* _Data extracts_
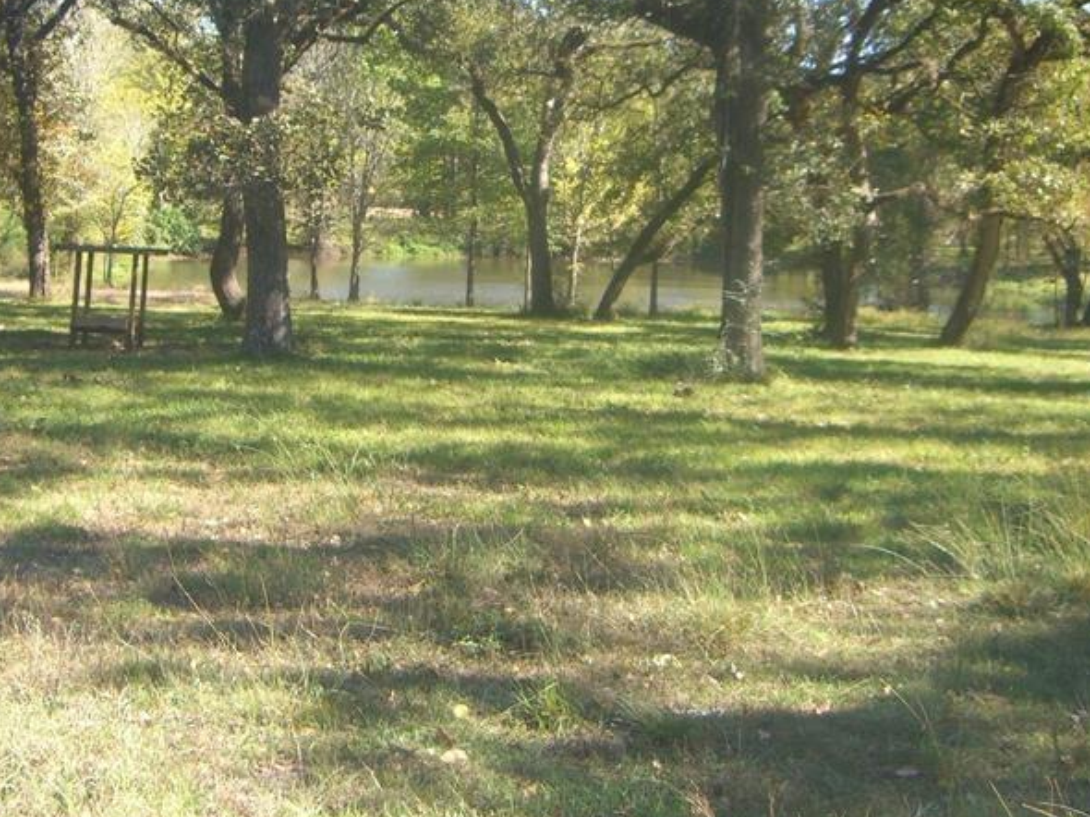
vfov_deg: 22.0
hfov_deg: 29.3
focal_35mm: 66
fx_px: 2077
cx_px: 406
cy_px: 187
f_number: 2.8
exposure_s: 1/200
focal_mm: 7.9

* _Work task_
Every record is to be repeated exactly, and no picture is carried over.

* _Answer below_
vfov_deg: 22.0
hfov_deg: 29.3
focal_35mm: 66
fx_px: 2077
cx_px: 406
cy_px: 187
f_number: 2.8
exposure_s: 1/200
focal_mm: 7.9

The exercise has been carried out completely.